TASK BRIEF:
In the material below, change "lens line" to "intrinsics line" and reproduce its lines with nothing else altered. Leave the pictures out of your answer.

DATA BLOCK:

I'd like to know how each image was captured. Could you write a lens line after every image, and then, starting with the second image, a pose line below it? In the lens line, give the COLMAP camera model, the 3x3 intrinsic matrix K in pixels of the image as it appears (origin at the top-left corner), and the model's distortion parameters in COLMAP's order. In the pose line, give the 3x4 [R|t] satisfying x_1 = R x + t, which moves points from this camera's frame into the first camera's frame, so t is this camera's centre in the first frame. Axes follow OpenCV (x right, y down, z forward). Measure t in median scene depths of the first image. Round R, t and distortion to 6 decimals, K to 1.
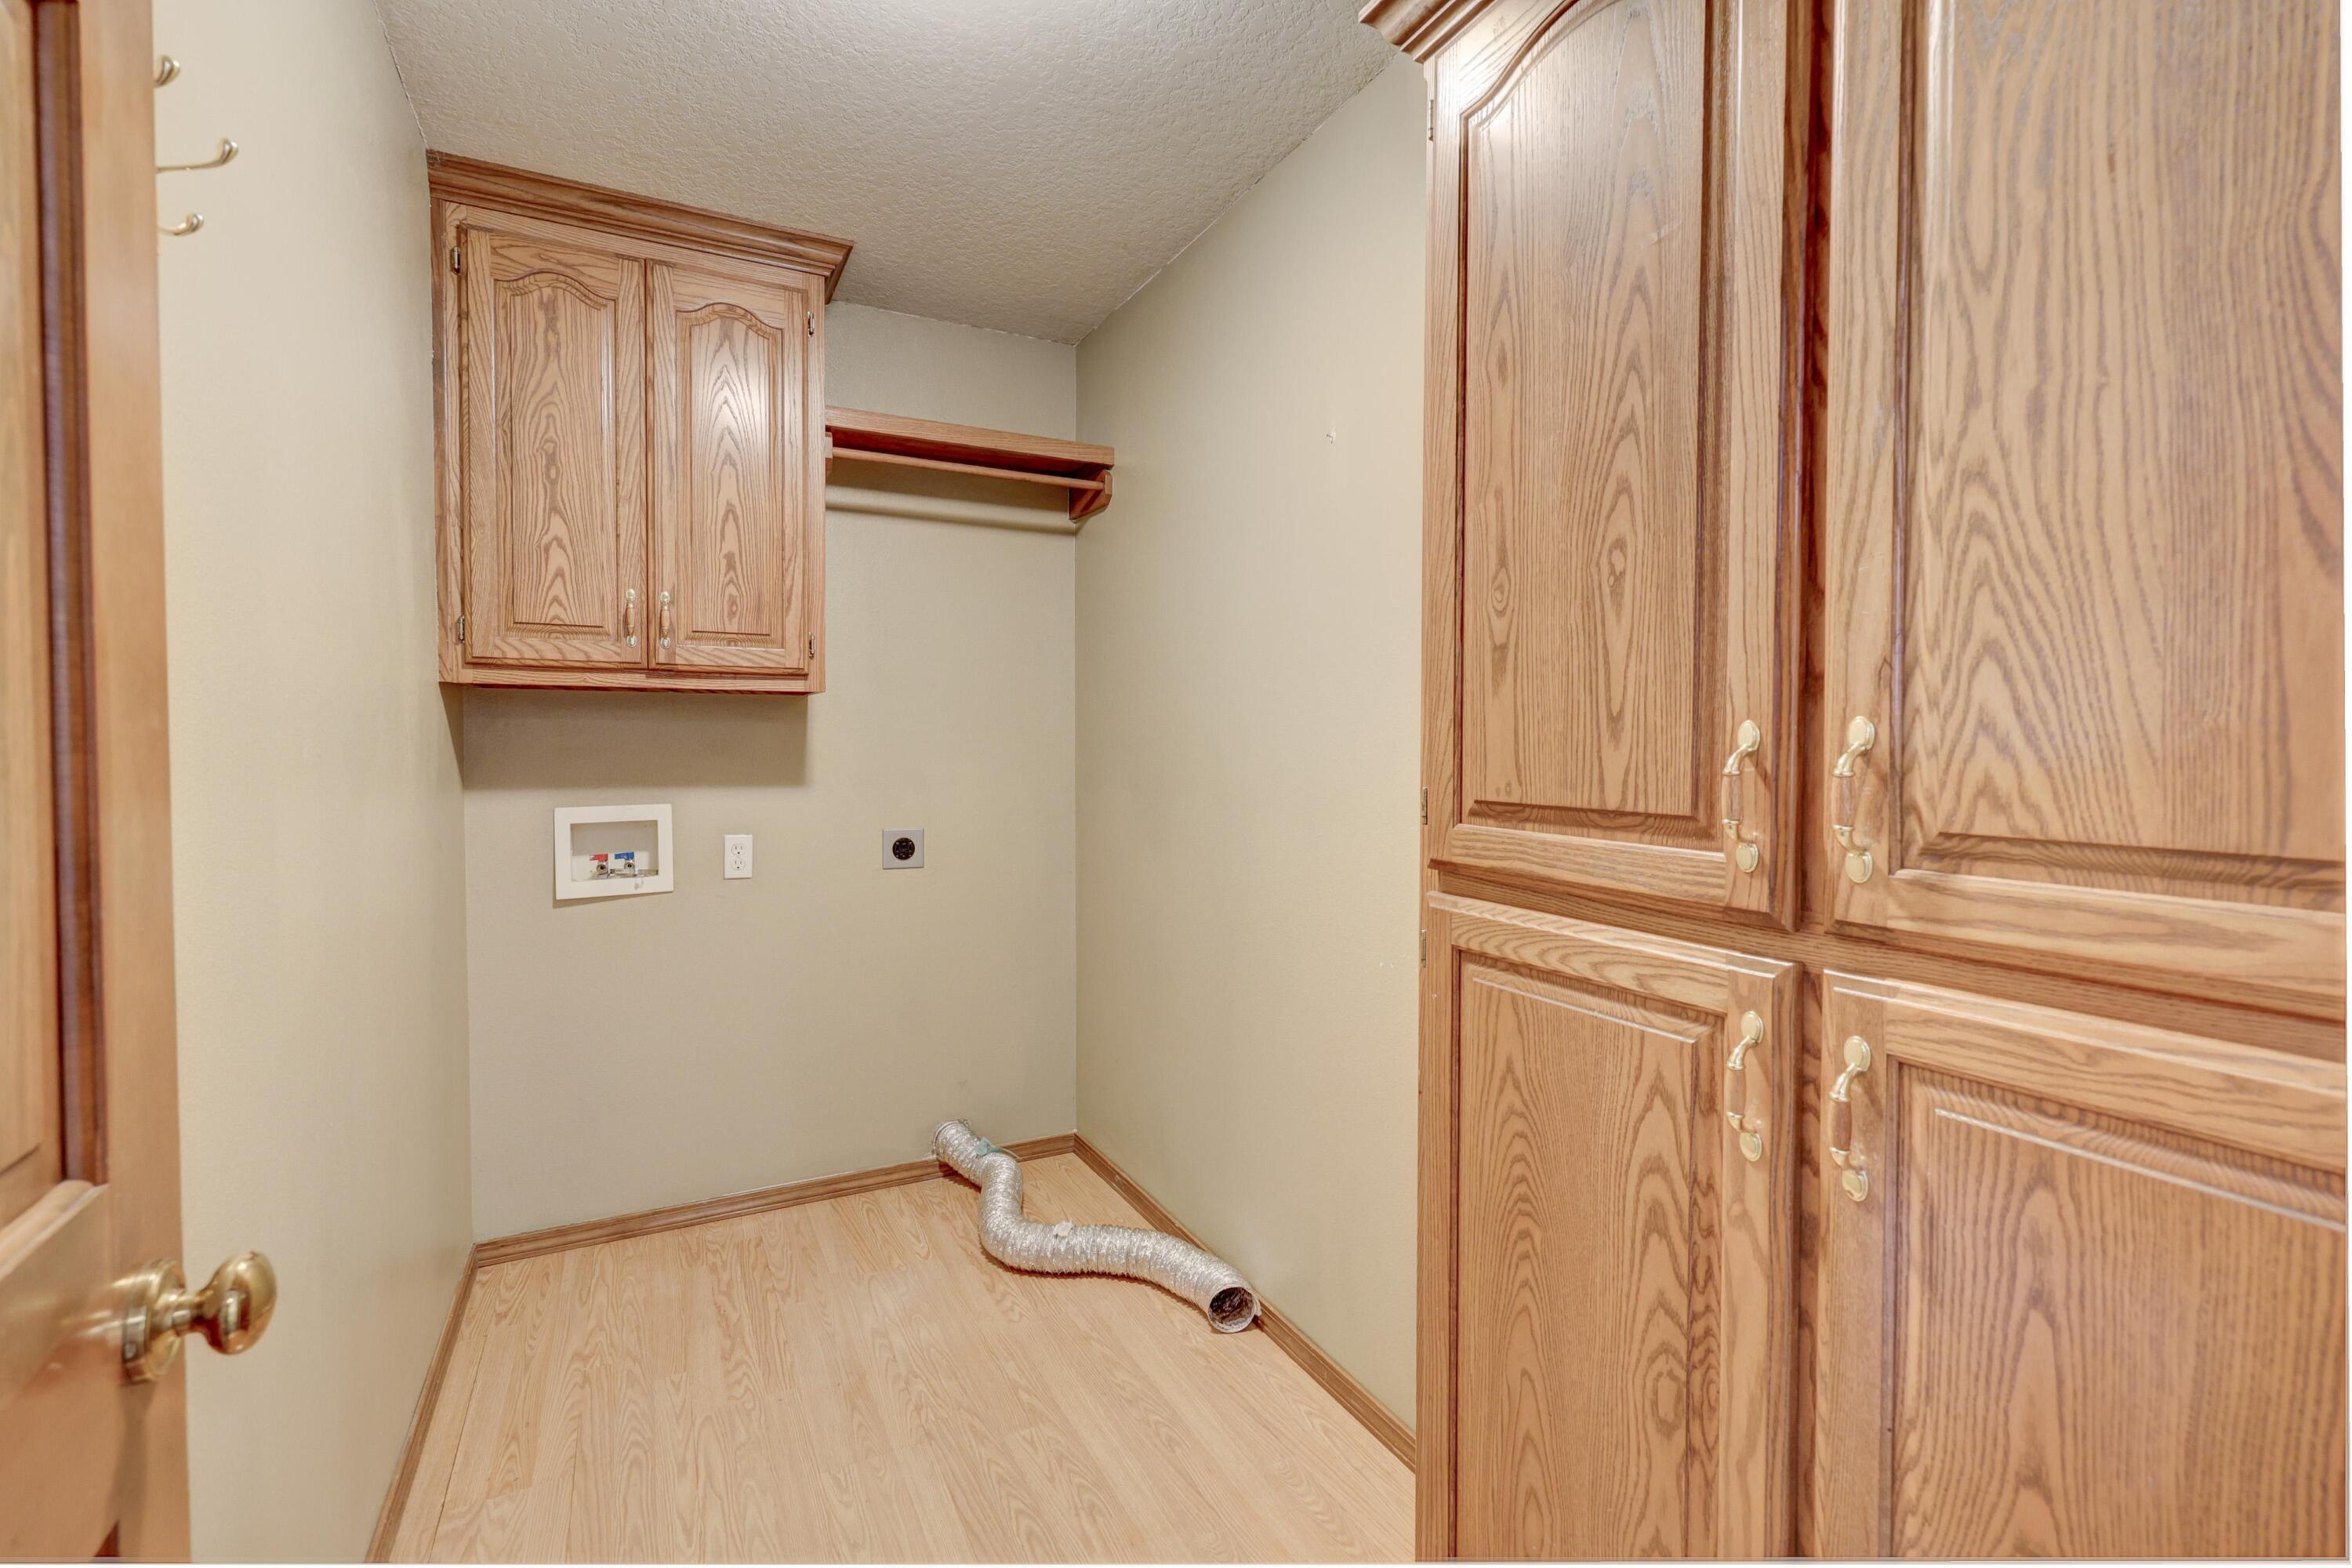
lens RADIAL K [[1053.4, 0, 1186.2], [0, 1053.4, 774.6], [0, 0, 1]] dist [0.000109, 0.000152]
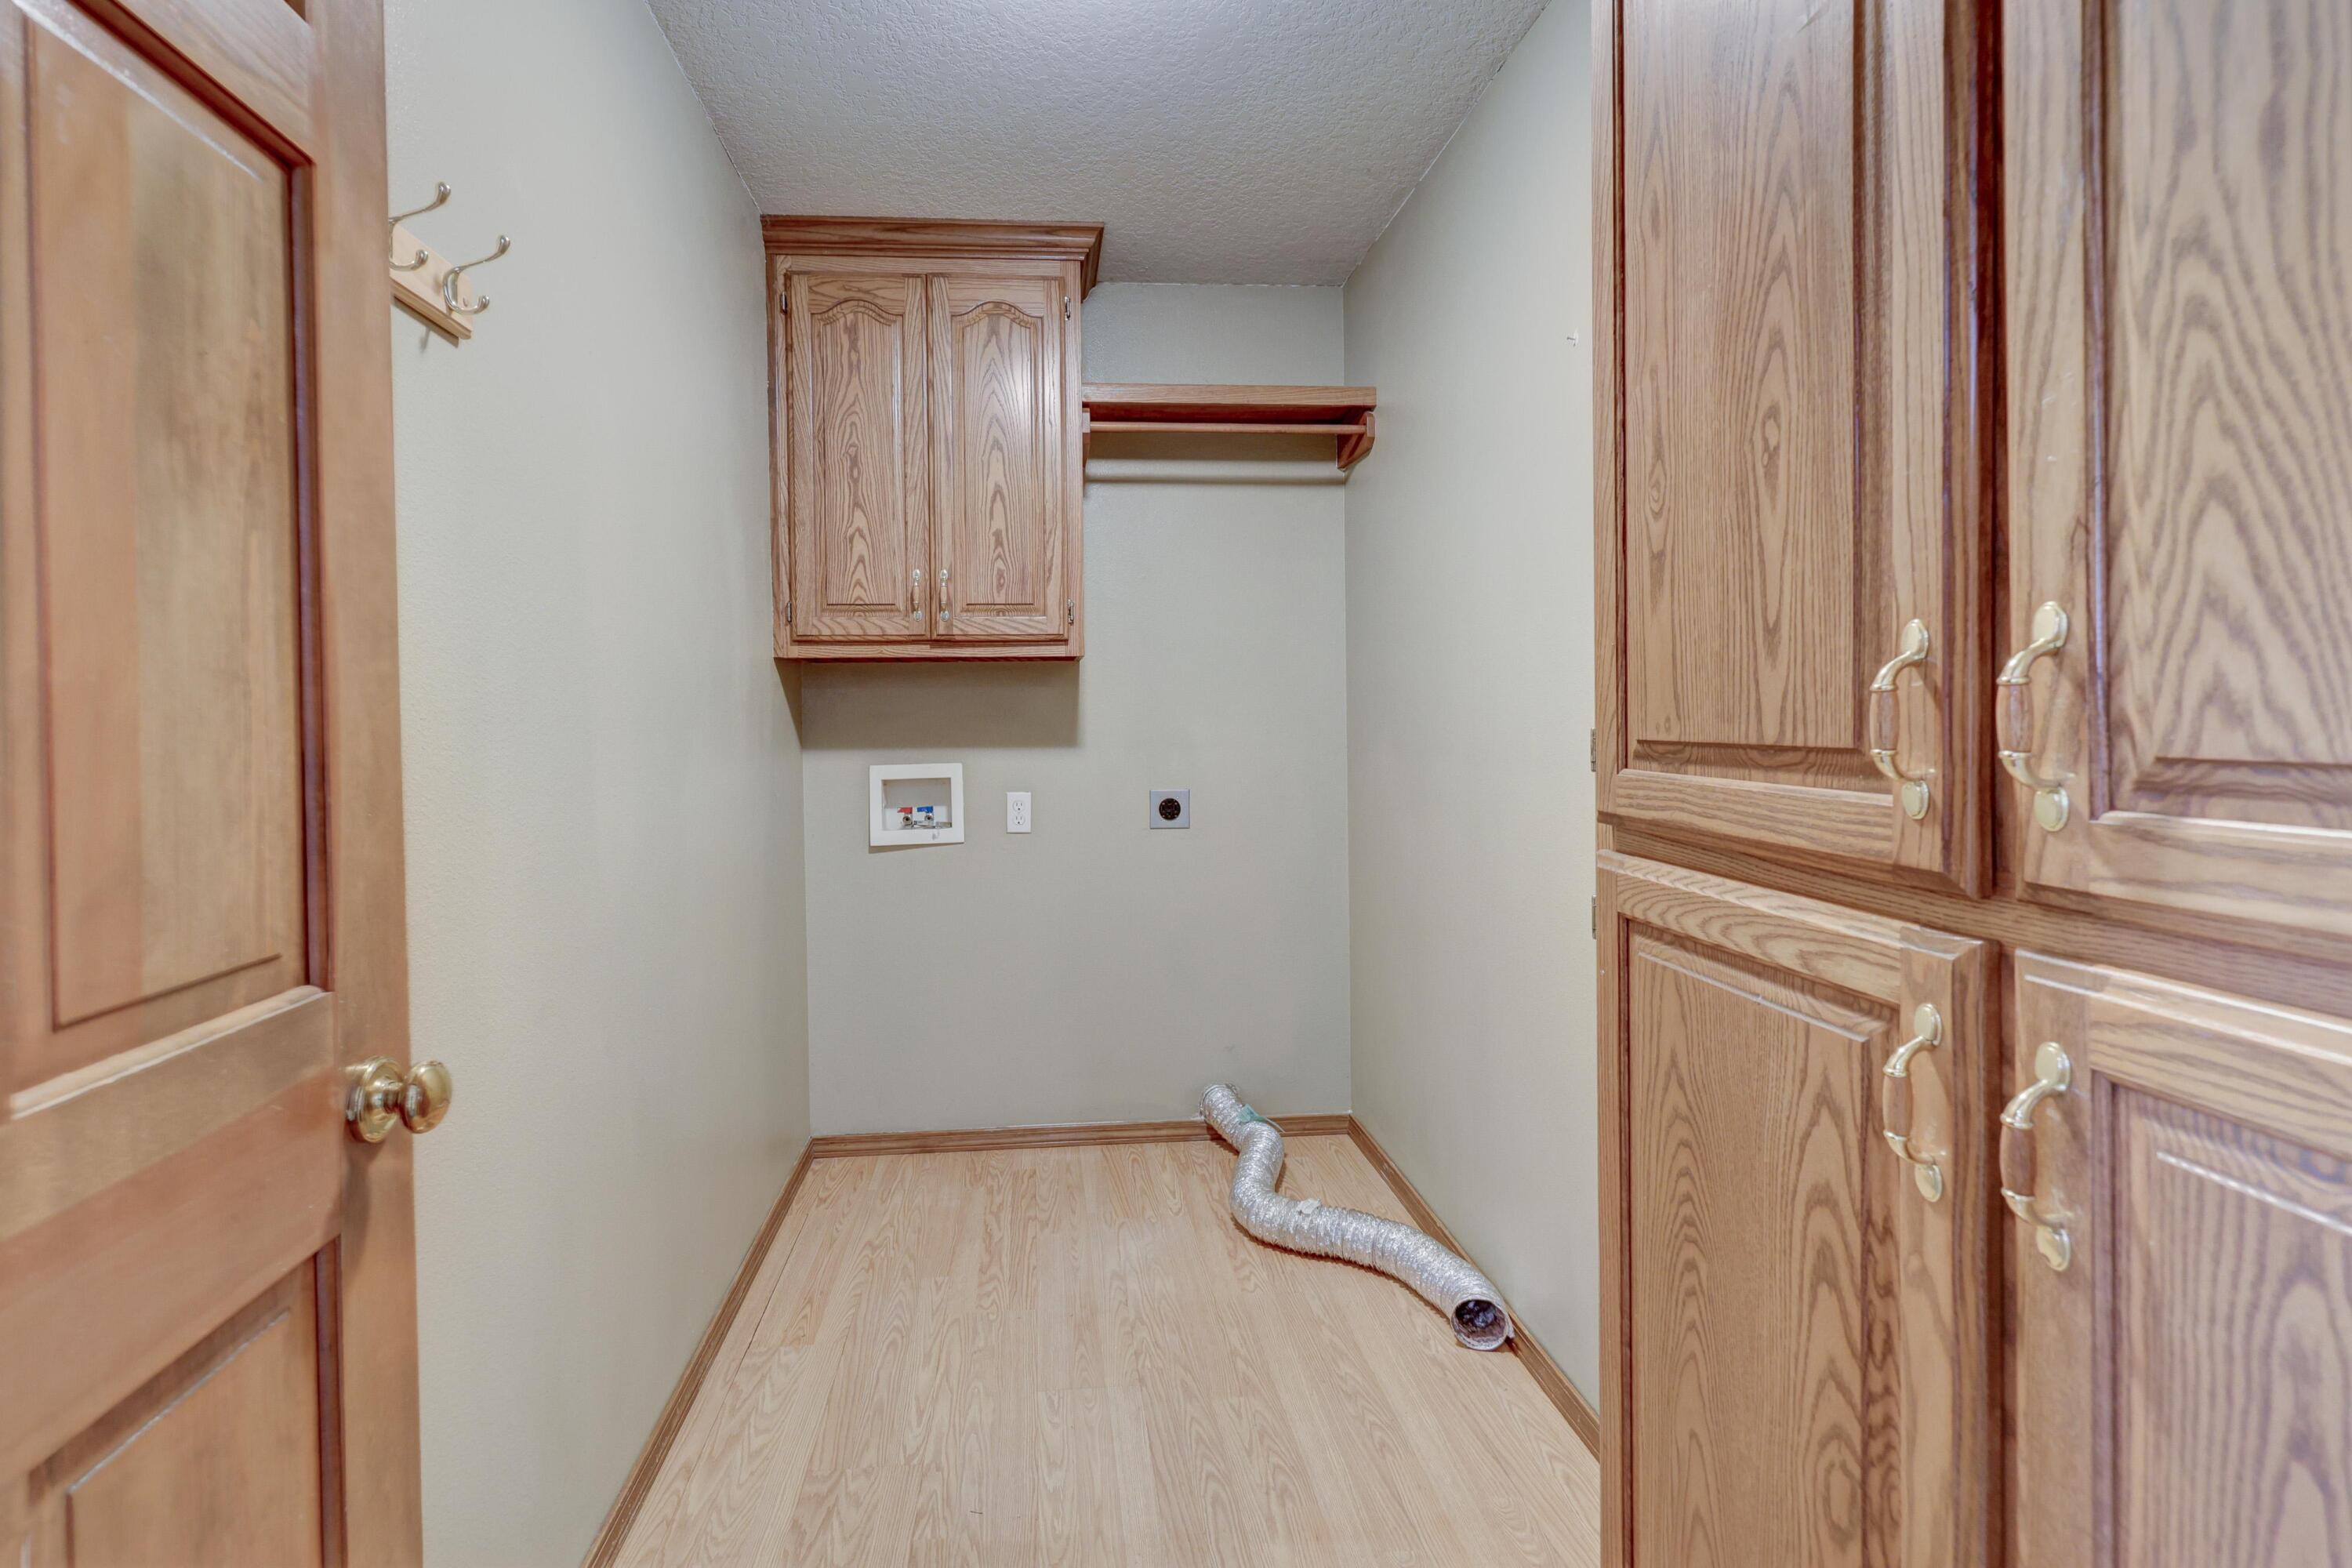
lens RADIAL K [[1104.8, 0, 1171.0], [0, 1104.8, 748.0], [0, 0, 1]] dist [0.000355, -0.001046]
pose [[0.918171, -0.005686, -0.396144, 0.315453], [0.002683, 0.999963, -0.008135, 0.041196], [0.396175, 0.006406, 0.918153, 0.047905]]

EXPECTED ANSWER:
I'd like to know how each image was captured. Could you write a intrinsics line after every image, and then, starting with the second image, a pose line below it? In the intrinsics line, give the COLMAP camera model, the 3x3 intrinsic matrix K in pixels of the image as it appears (origin at the top-left corner), and the model's distortion parameters in COLMAP's order. In the pose line, give the 3x4 [R|t] satisfying x_1 = R x + t, which moves points from this camera's frame into the first camera's frame, so t is this camera's centre in the first frame. Axes follow OpenCV (x right, y down, z forward). Measure t in median scene depths of the first image. Round R, t and distortion to 6 decimals, K to 1.
lens RADIAL K [[1053.4, 0, 1186.2], [0, 1053.4, 774.6], [0, 0, 1]] dist [0.000109, 0.000152]
lens RADIAL K [[1104.8, 0, 1171.0], [0, 1104.8, 748.0], [0, 0, 1]] dist [0.000355, -0.001046]
pose [[0.918171, -0.005686, -0.396144, 0.315453], [0.002683, 0.999963, -0.008135, 0.041196], [0.396175, 0.006406, 0.918153, 0.047905]]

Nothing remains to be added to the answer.